» **本文抜粋**:
主な産業別売上高推移 震災前より増加、躍進した建設業はピークアウトが鮮明に

 建設業は2010年度は減収だったが、復旧工事で2011年度は106.8と急回復。その後も着実に売上高を伸ばし、2016年度には151.3に達した。2017年度以降は、2009年度を大きく上回るが、復興予算の削減が直撃し、2019年度まで3年連続で減収となった。
 製造業は、2011年度から2012年度にかけて減収だったが、その後の円安や採算性向上などで持ち直した。2019年度は基幹産業の水産加工などの不振で減収に転じた。
 卸売・小売業は個人消費の回復を追い風に2011年度以降伸びを見せたが、消費増税などを背景に2015年度は減少。2019年度も消費増税の影響などで卸売業が減収を余儀なくされた。

全国と比較し、東北は減益が鮮明に

 東北と全国を比較した売上高推移は、2011年度は震災の影響が残り、東北が103.6、全国が106.3だった。2012年度以降は復興とともに東北が逆転し、全国との差を広げた。しかし、2019年度は東北、全国ともに減収へ転じた。

(データセットの項目)

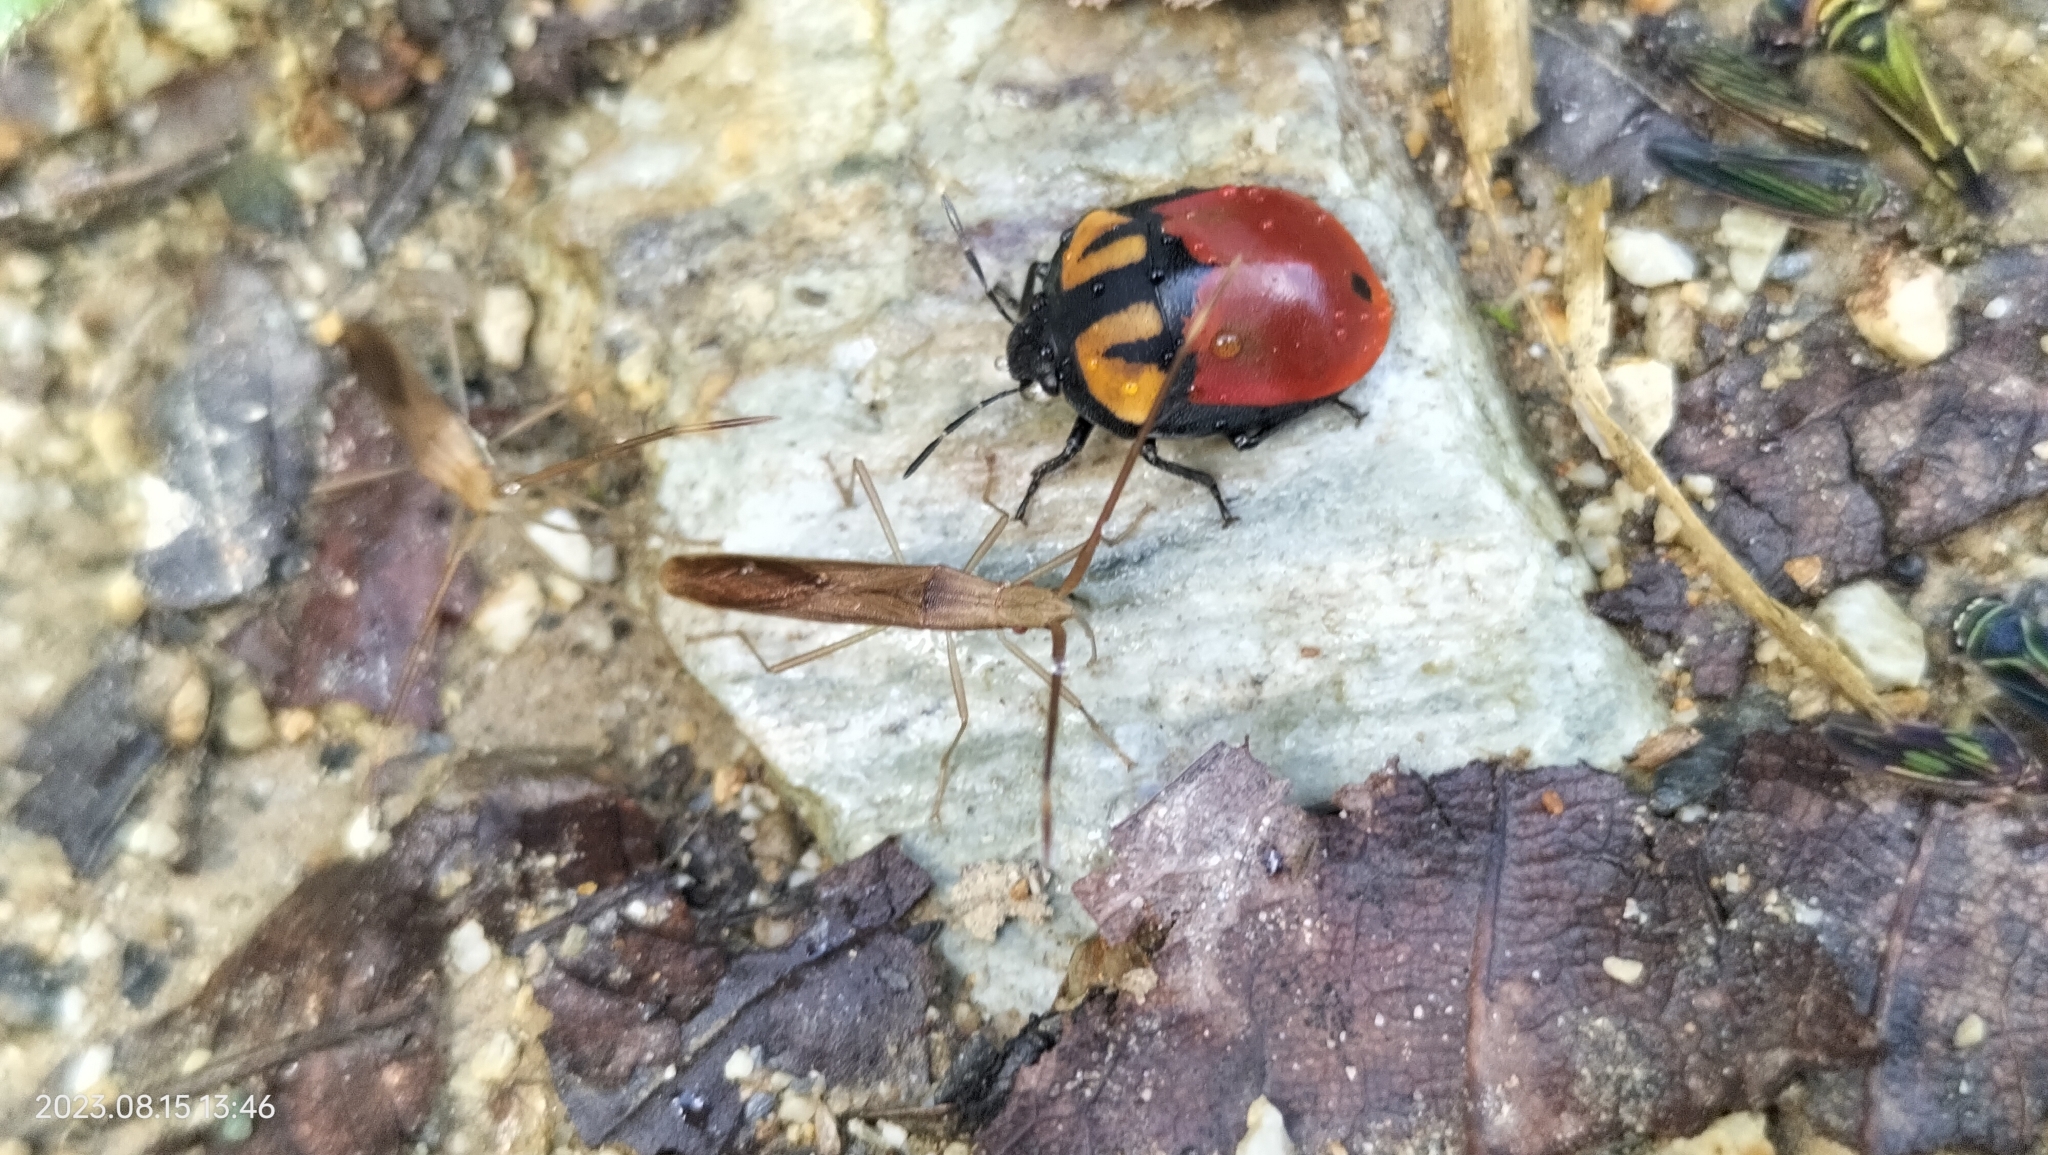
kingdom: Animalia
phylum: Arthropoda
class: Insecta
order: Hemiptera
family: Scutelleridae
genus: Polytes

--

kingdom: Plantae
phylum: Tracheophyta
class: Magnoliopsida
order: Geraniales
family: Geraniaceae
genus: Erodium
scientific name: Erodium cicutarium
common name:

---

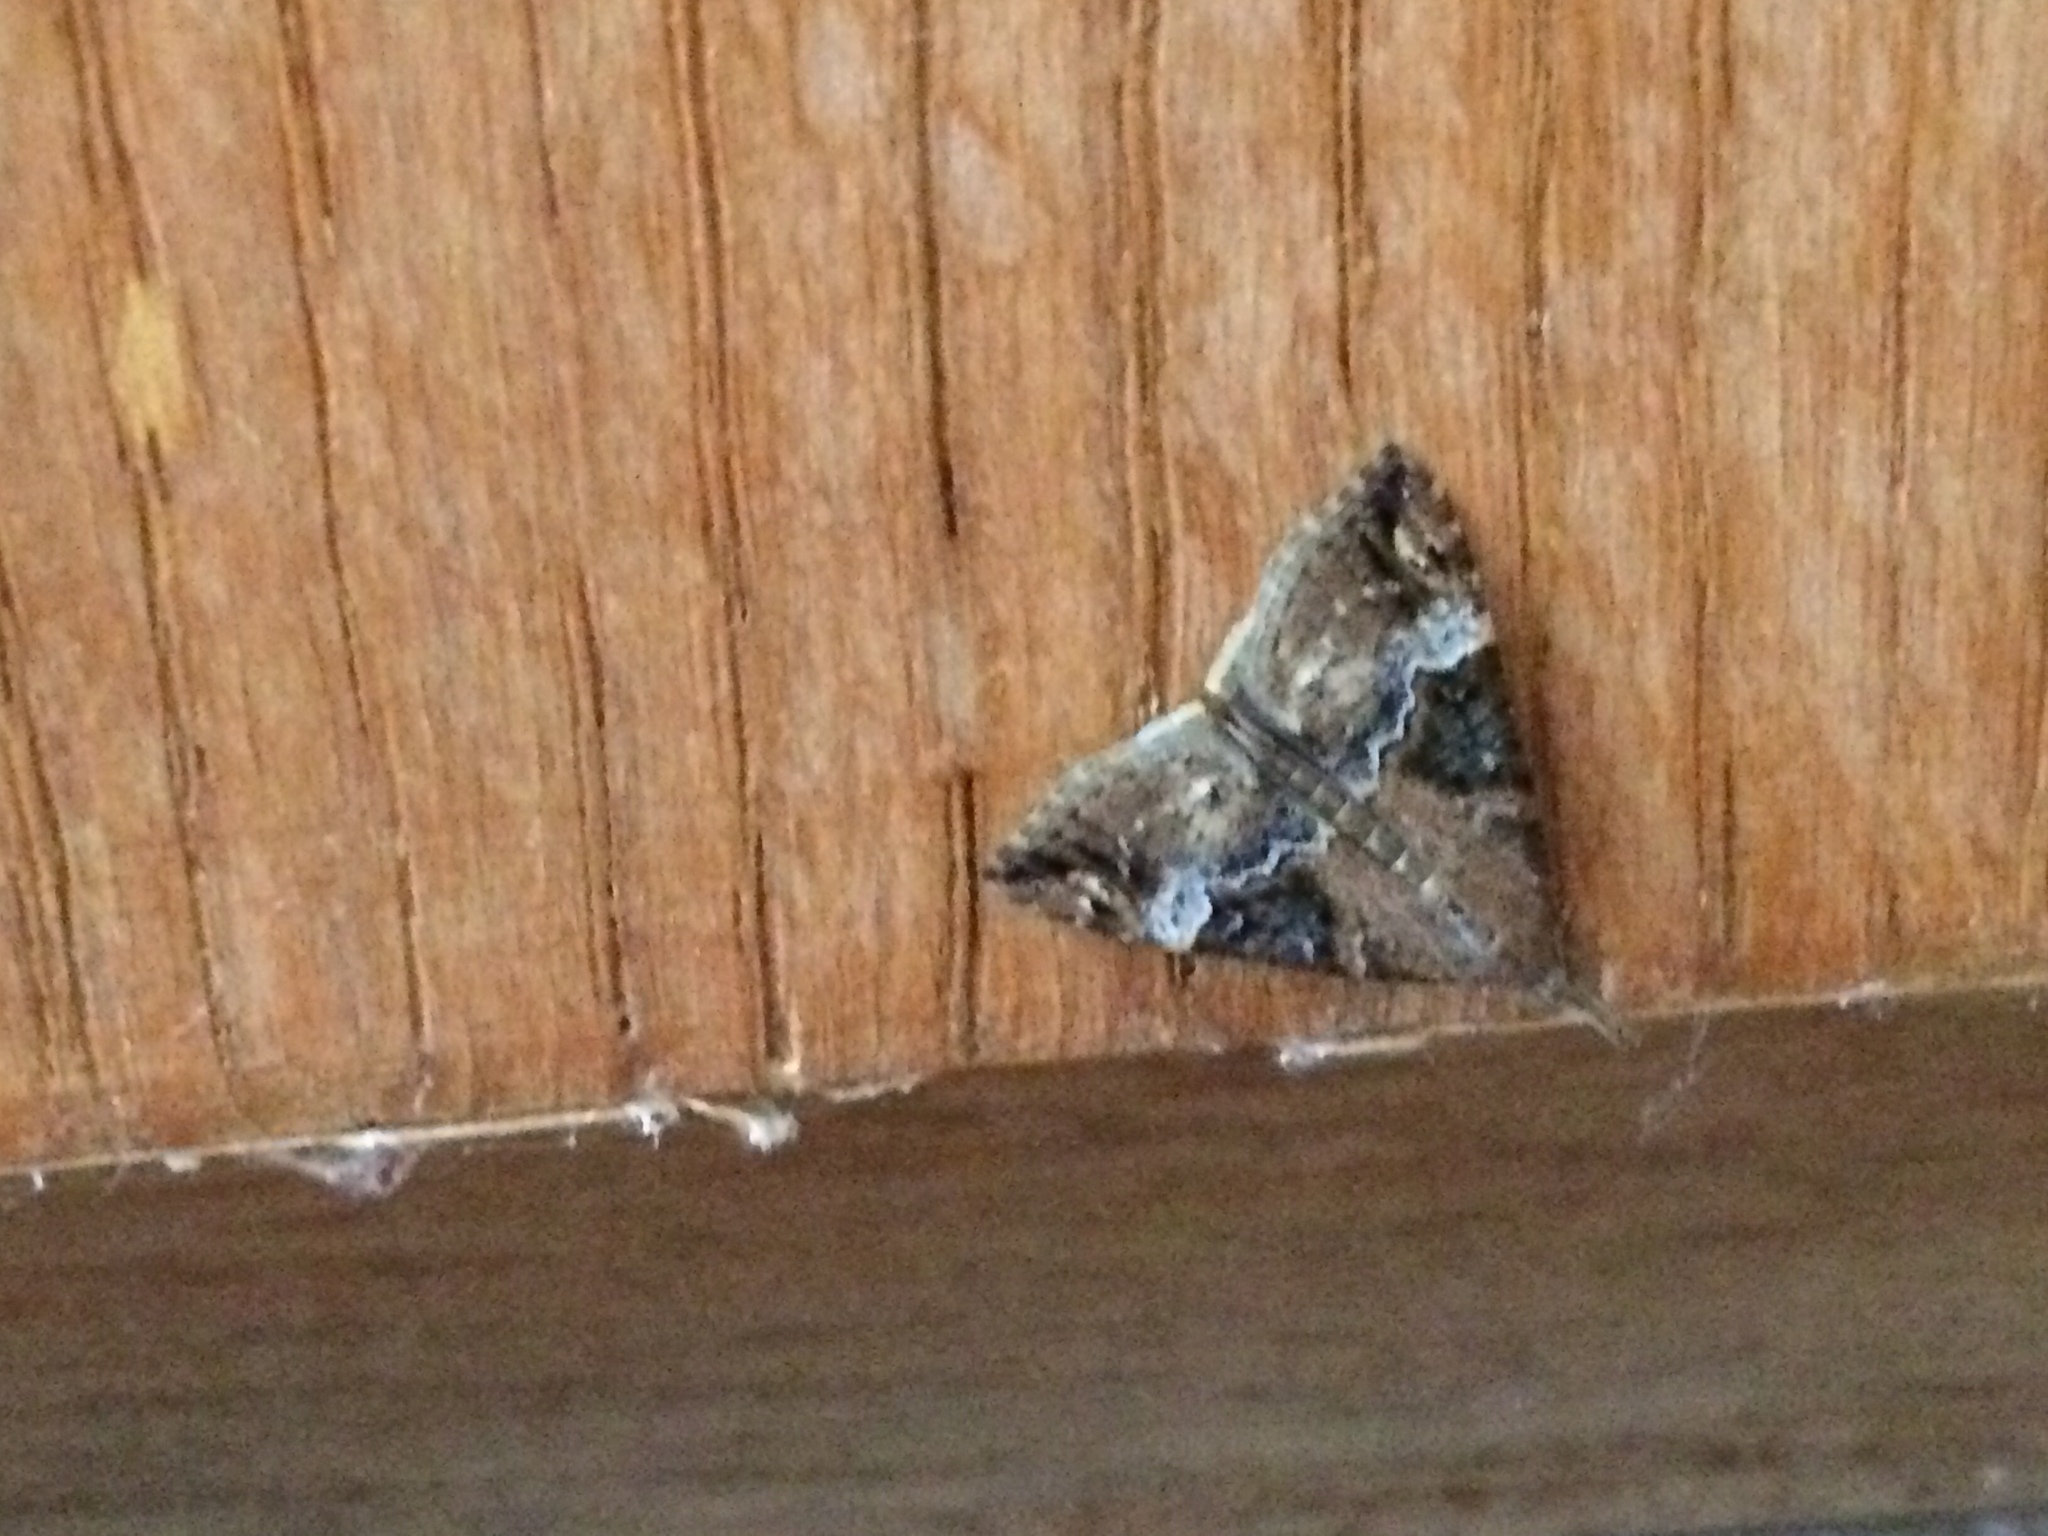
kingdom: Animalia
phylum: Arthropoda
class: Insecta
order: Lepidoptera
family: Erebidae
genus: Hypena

» **練習問題**:
産業別売上高推移を扱った本文抜粋から、「建設業は2010年度は減収だ」で始まり「北、全国ともに減収へ転じた。」で終わる部分を一字一句そのまま書き写しなさい。

» **解答例**:
建設業は2010年度は減収だったが、復旧工事で2011年度は106.8と急回復。その後も着実に売上高を伸ばし、2016年度には151.3に達した。2017年度以降は、2009年度を大きく上回るが、復興予算の削減が直撃し、2019年度まで3年連続で減収となった。
 製造業は、2011年度から2012年度にかけて減収だったが、その後の円安や採算性向上などで持ち直した。2019年度は基幹産業の水産加工などの不振で減収に転じた。
 卸売・小売業は個人消費の回復を追い風に2011年度以降伸びを見せたが、消費増税などを背景に2015年度は減少。2019年度も消費増税の影響などで卸売業が減収を余儀なくされた。

全国と比較し、東北は減益が鮮明に

 東北と全国を比較した売上高推移は、2011年度は震災の影響が残り、東北が103.6、全国が106.3だった。2012年度以降は復興とともに東北が逆転し、全国との差を広げた。しかし、2019年度は東北、全国ともに減収へ転じた。